Pinui Pitzui (compensation for evacuation) was an idea proposed by the far-left party Meretz as incentive to the Jews of Gush Katif: anyone who leaves his home before the deadline date, would be compensated amply. The assumption behind this suggestion was that most settlers chose life in the disputed territories because of cheap housing and government subsidies. In the end very few settlers took the bait.
A bill proposed on Tuesday by National Union chairman Yaacov Katz (Ketzaleh) will require the government to build new homes and infrastructure for residents of outposts and settlements before they are demolished. For a party so strongly identified with the ideals of settling everywhere in Eretz Israel but especially in the “disputed territories,” the bill sounded an awful lot like Pinui Pitzui.
Co-sponsored by five Haredi MKs – and so far not by Katz’s own faction members – the bill, titled “Preservation of the Rights of Evacuees 5772-2012,” is intended to “maintain the basic human rights and the fabric of life of a group of citizens slated to be evacuated.”

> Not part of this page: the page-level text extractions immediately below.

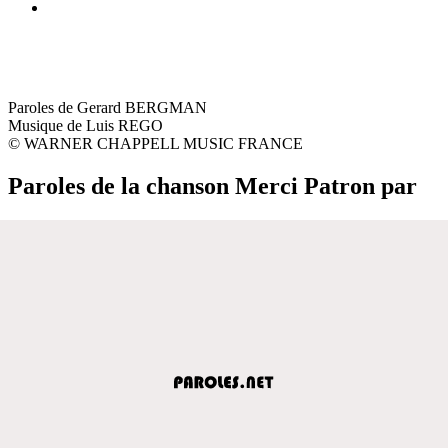
Paroles de Gerard BERGMAN
Musique de Luis REGO
© WARNER CHAPPELL MUSIC FRANCE
Paroles de la chanson Merci Patron par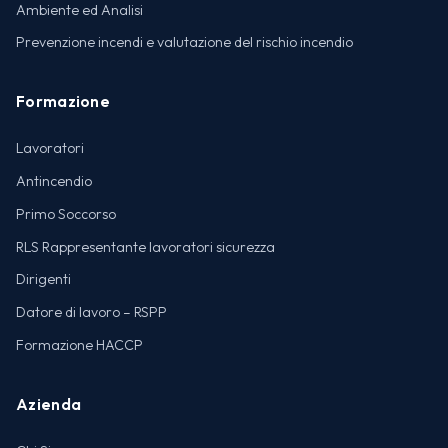
Ambiente ed Analisi
Prevenzione incendi e valutazione del rischio incendio
Formazione
Lavoratori
Antincendio
Primo Soccorso
RLS Rappresentante lavoratori sicurezza
Dirigenti
Datore di lavoro – RSPP
Formazione HACCP
Azienda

The bill states that an evacuation of a large group (20 or more housing units) can only be done after a new location has been determined in which the evacuees can continue their lives in the manner to which they had grown accustomed. This means that the new location must have an infrastructure in place, as well as comparable education and religious service to those they leave behind. The new location must also offer employment for everyone that is comparable in terms of character, pay, and commuting time. Otherwise the evacuees are entitled to unemployment compensation for 24 months.
This is the famous “key for key” exchange which Gush Katif settlers were demanding at the time, meaning – instead of giving us money, give us the key to a new home and a new life that our comparable to what we are asked to give up – and then we’ll give you the key to our home.
In addition, the Finance Ministry must have in place the entire amount slated for reparations to the evacuees, above and beyond the arrangements for resettling.
“If, after we’ve objected and fought and demonstrated, and, God forbid, lost, and the state of Israel has decided to kick Jews out of their home,” Katz’s spokesman Harel Cohen, told the Jewish Press, “and, by the way, not only Jews, anyone, it cannot do it before it built them a home elsewhere, to start their lives anew.”
Cohen said the bill intends to prevent a repeat of the terrible injustice that Sharon has done to the Gush Katif evacuees, about which he says there’s a wall-to-wall consensus – as seven years after their uprooting, most of the evacuees still do not live in permanent homes.
I told him that to an outside observer the bill looked like the foundation for a wholesale transfer of Jews from Judea and Samaria. Cohen denied this in no uncertain terms, saying the idea is to force the government to build a new Gish Katif before it takes down an old one.
It certainly appears that the right and the settlers are maturing and getting used to being associated with the ruling majority, and learning to play politics. It also explains why five members of Shas and one from United Torah Judaism are co-sponsoring the bill, as they could probably teach their national religious brethren a thing or two about exacting a price for their cooperation with government.
Cohen told me that the dean of Beit El Yeshiva and Katz’s mentor Rabbi Zalman Melamed was pushing this legislation as far back as a year ago, and at the time even Katz had difficulty with the concept – much as his three faction colleagues still do, apparently, today.
“It sounded to him like a conditional agreement” for evacuation, Cohen explained. But a year later, having agonized over the arduous process of losing the Ulpana Hill neighborhood at the High Court without even getting their opportunity to argue back, Ketzalaeh and everyone else in Beit El can certainly envision the worst happening again.